Es ist zwar bereits viel über den diesjährigen Winter geschrieben worden, dennoch erscheint es lohnenswert, eine kurze Zusammenfassung des „Winters 2025/26“ zu geben. Von Anfang Januar 2026 bis kurz vor Biike erstreckte sich die längste Frostperiode auf Amrum seit 15 Jahren. Etwas mehr als sechs Wochen lang herrschten durchgehend eisige Temperaturen, teilweise mit zweistelligen Minusgraden. Zudem dominierte eine wochenlange Ostwindlage, die die gefühlten Temperaturen auf unter minus 15 Grad sinken ließ und den Fährverkehr massiv durcheinanderbrachte.

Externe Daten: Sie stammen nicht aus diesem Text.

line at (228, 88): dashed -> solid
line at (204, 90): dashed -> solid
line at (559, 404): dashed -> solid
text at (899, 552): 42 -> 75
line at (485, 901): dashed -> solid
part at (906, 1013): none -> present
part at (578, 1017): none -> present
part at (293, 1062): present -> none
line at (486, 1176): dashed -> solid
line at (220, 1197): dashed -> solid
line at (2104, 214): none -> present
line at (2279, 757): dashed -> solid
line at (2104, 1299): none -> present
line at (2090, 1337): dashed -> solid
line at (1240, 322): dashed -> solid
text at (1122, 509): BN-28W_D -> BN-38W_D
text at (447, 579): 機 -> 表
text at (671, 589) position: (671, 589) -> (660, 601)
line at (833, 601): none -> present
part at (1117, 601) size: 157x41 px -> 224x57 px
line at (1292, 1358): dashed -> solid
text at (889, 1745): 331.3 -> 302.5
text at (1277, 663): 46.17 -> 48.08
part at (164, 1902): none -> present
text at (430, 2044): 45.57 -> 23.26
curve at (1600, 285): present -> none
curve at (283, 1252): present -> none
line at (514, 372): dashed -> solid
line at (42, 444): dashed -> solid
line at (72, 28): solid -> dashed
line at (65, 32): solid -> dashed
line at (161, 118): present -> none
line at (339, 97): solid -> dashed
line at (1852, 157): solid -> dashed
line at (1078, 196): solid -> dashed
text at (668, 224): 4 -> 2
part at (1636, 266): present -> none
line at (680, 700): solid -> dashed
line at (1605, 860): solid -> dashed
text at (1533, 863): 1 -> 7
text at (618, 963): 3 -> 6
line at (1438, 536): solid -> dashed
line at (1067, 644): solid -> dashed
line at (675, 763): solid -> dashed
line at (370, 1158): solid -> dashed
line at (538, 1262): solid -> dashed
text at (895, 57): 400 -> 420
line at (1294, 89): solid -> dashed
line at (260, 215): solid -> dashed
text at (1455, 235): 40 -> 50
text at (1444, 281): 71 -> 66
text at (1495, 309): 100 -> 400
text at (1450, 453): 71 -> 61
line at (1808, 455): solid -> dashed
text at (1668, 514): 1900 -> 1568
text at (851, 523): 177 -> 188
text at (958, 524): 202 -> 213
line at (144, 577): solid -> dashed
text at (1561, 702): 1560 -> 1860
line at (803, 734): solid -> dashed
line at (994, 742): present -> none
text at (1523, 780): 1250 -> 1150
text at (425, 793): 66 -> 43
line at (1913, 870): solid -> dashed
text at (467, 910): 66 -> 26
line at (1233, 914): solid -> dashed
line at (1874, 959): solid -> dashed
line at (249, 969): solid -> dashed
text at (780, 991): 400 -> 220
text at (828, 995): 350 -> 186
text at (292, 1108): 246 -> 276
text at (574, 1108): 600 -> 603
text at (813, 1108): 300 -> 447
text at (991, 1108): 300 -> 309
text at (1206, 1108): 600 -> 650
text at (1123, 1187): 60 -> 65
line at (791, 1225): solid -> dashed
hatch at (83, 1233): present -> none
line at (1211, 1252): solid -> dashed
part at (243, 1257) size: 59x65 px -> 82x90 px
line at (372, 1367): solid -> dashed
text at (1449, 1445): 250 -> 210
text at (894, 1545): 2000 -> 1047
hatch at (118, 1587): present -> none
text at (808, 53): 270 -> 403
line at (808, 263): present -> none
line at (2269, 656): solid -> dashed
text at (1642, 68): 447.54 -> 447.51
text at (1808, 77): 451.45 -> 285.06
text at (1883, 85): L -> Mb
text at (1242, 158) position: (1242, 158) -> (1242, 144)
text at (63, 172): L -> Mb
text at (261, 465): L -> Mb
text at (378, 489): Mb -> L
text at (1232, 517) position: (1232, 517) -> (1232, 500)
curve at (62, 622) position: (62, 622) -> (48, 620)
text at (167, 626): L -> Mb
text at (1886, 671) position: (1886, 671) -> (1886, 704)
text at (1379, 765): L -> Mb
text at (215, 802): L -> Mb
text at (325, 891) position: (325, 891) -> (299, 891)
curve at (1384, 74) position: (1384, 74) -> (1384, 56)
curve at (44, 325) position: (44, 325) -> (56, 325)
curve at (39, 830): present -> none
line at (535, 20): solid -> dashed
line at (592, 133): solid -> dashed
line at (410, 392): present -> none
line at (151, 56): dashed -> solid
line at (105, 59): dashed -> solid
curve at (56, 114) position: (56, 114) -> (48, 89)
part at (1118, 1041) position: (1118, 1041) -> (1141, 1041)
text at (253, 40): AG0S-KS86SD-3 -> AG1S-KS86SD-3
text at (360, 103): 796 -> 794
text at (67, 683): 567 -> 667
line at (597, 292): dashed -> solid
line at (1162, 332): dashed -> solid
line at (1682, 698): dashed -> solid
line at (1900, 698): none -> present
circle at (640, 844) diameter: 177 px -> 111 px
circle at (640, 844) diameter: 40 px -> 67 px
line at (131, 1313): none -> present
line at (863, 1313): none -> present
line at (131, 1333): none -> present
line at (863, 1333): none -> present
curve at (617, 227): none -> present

Kräftige Schneefälle ließen die Insel tagelang unter einer dichten weißen Decke verschwinden. Nicht nur während des Wintersturms Elli, der Anfang Januar weite Teile Mitteleuropas überquerte, führte der böige Wind an bekannten exponierten Stellen – etwa im Bereich der Nebeler Mühle, zwischen Süddorf und Nebel sowie am Klööwenhuuch zwischen Nebel und Norddorf – zu heftigen Schneeverwehungen. Die Räumdienste hatten alle Hände voll zu tun. Schneeglätte auf festgefahrenen Straßen und Bürgersteigen machte das Vorankommen vielerorts beschwerlich. Mitunter musste der Busverkehr eingestellt werden, und auch die Schule fiel aus. Alle Verkehrsteilnehmer passten sich jedoch den widrigen Bedingungen an; Unfälle oder schwerere Verletzungen wurden nicht bekannt.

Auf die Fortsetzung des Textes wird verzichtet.